For (3), this follows from De-Giorgi-Nash-Moser so long as you are OK with dependence of the constant on the $C^{0, 1}$ character of the domain, not just e.g. the size.

This can be checked by running through the De Giorgi proof (all the energy inequalities are valid for the Neumann problem), or, with some extra care, flattening the boundary. There is a book by Gary Lieberman, "Oblique Derivative Problems for Elliptic Equations," which is a good reference for the regularity theory in general.

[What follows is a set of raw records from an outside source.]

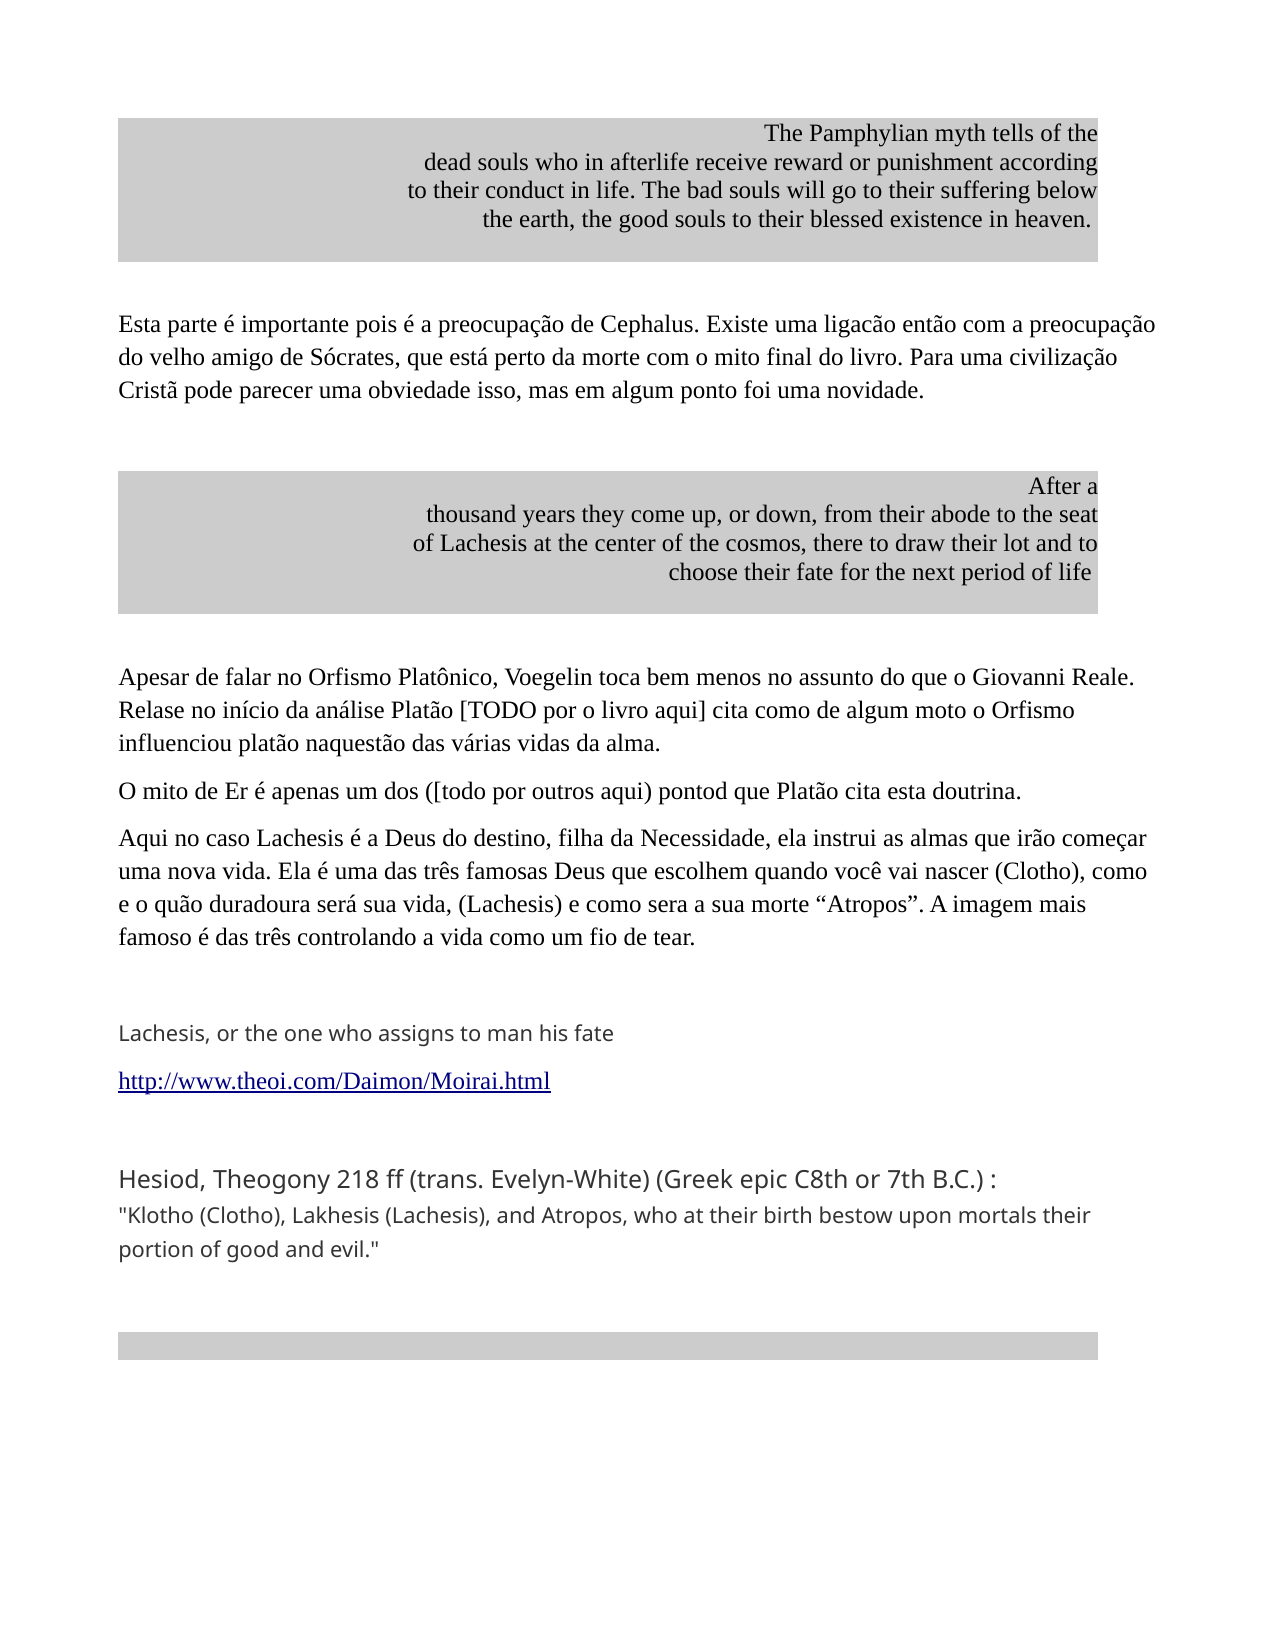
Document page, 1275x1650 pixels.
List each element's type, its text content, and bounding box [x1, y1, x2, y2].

text Aqui no caso Lachesis é a Deus do destino, filha da Necessidade, ela instrui as almas que irão começar uma nova vida. Ela é uma das três famosas Deus que escolhem quando você vai nascer (Clotho), como e o quão duradoura será sua vida, (Lachesis) e como sera a sua morte “Atropos”. A imagem mais famoso é das três controlando a vida como um fio de tear. [118, 823, 1157, 951]
text Hesiod, Theogony 218 ff (trans. Evelyn-White) (Greek epic C8th or 7th B.C.) : "Klotho (Clotho), Lakhesis (Lachesis), and Atropos, who at their birth bestow upon mortals their portion of good and evil." [118, 1162, 1157, 1264]
text Lachesis, or the one who assigns to man his fate [118, 1018, 1157, 1047]
text Apesar de falar no Orfismo Platônico, Voegelin toca bem menos no assunto do que o Giovanni Reale. Relase no início da análise Platão [TODO por o livro aqui] cita como de algum moto o Orfismo influenciou platão naquestão das várias vidas da alma. [118, 662, 1157, 757]
text http://www.theoi.com/Daimon/Moirai.html [118, 1066, 1157, 1095]
text After a thousand years they come up, or down, from their abode to the seat of Lachesis at the center of the cosmos, there to draw their lot and to choose their fate for the next period of life [118, 471, 1098, 614]
text O mito de Er é apenas um dos ([todo por outros aqui) pontod que Platão cita esta doutrina. [118, 776, 1157, 804]
text Esta parte é importante pois é a preocupação de Cephalus. Existe uma ligacão então com a preocupação do velho amigo de Sócrates, que está perto da morte com o mito final do livro. Para uma civilização Cristã pode parecer uma obviedade isso, mas em algum ponto foi uma novidade. [118, 309, 1157, 404]
text The Pamphylian myth tells of the dead souls who in afterlife receive reward or punishment according to their conduct in life. The bad souls will go to their suffering below the earth, the good souls to their blessed existence in heaven. [118, 118, 1098, 262]
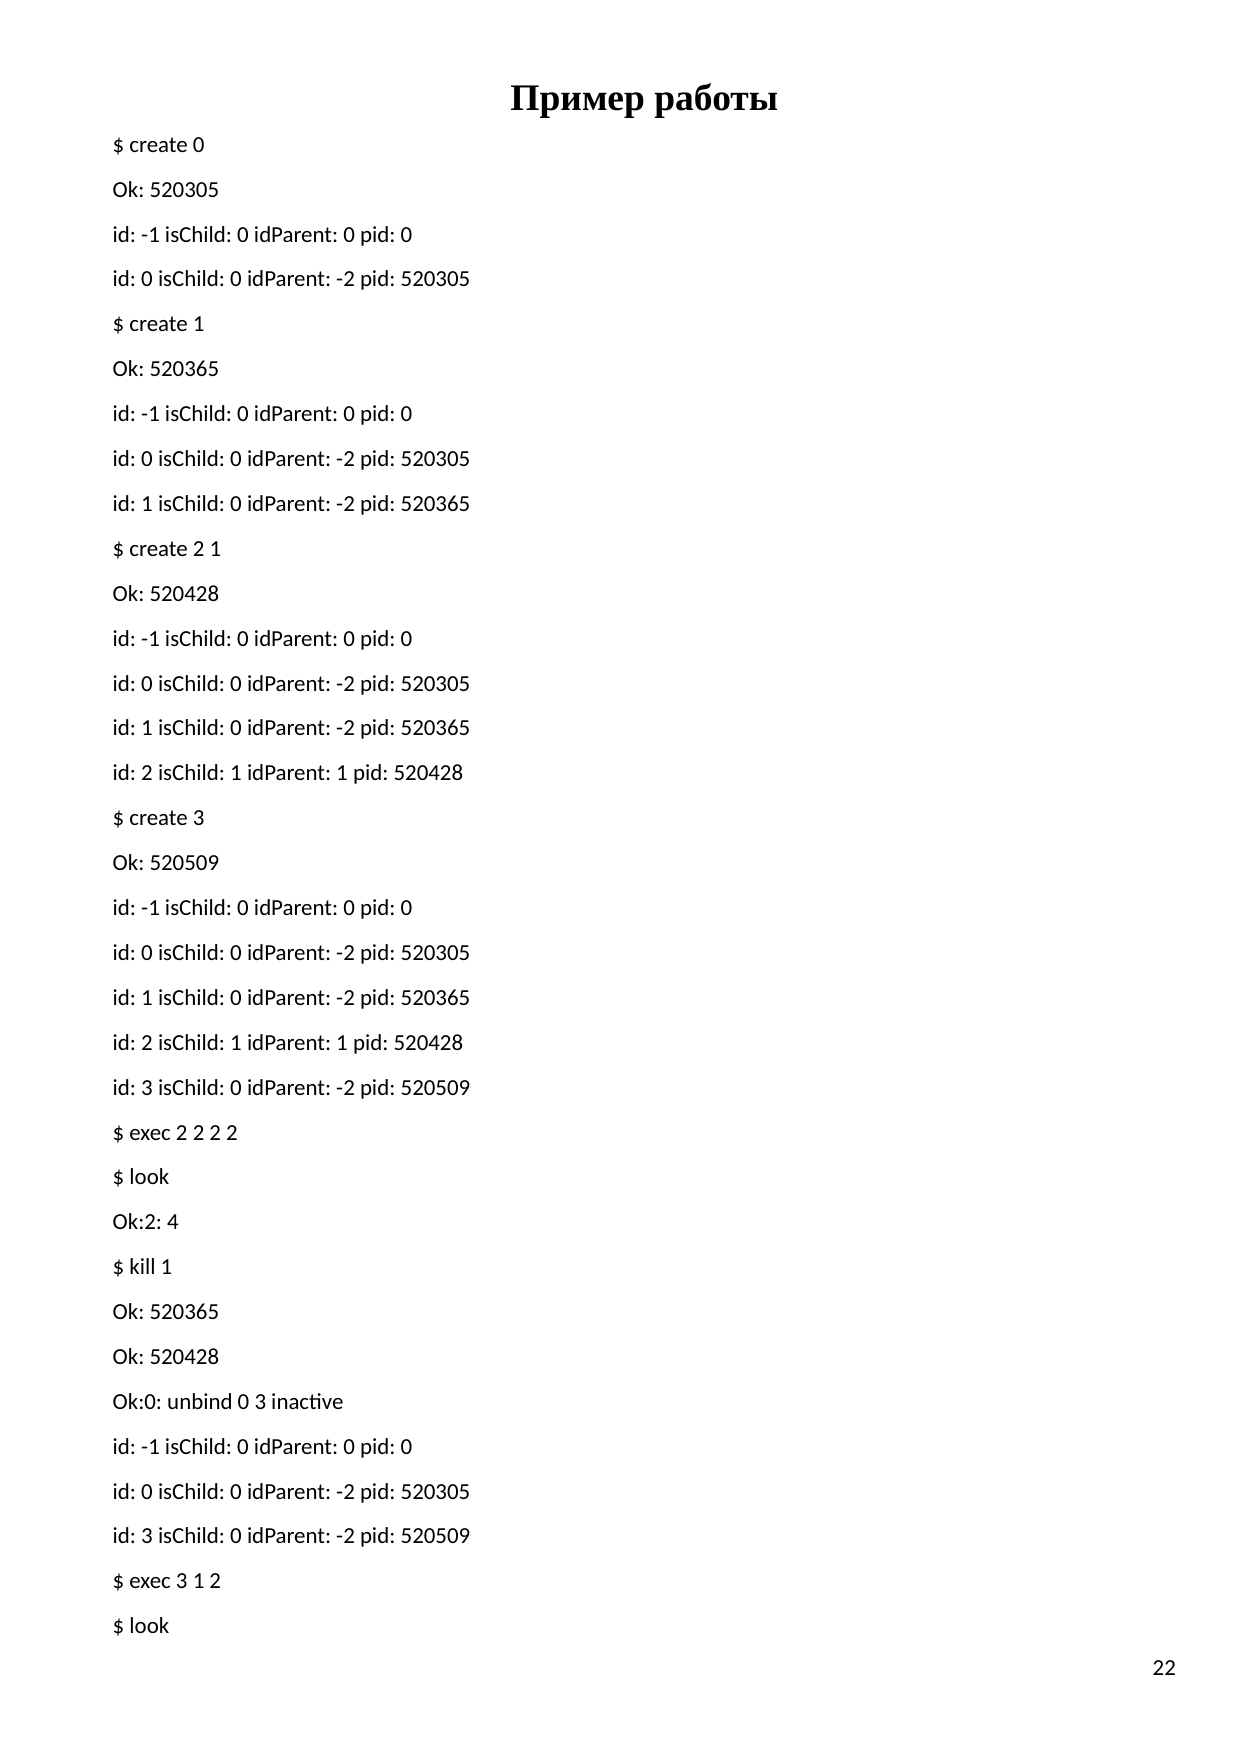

There are some tricks that will give a power dependence on $\lambda$ like stated in the question for some large, explicit $\alpha$. First treat $\lambda u$ as a zero-order term and run a finite number of Moser iterations (can be skipped in 2D to get $\alpha = 1$) to show that $\|u\|_{L^p} \leq C \lambda^\alpha \|u\|_{L^2}$ for a $p > \frac{n}{2}$, then treat $\lambda u = f$ in $- \Delta u = f$ and show that $\|u\|_{L^\infty} \leq C \|f\|_{L^p}$. This will generally not give the optimal value $\alpha$.

This also answers (2); De Giorgi-Nash-Moser gives that $u \in C^{0, \beta}$ for some $\beta$ which will depend on the Lipschitz constant of the domain.

(1) is false, as can be checked on non-convex polygons in the plane by blowing up at the corners. The blow-up limit is essentially explicit (like $z^\alpha$ for some $\alpha > \frac{1}{2}$, but tending to $\frac{1}{2}$ as the corner becomes more oblique), so locally this has $|D^2 u|^2 \approx |z|^{2\alpha - 4}$, which fails to be integrable. While obviously not a proof, this is the correct heuristic here.

It's unclear to me whether or not (3) remains true with $c=c(|\Omega|)$ only, at least specifically in 2D.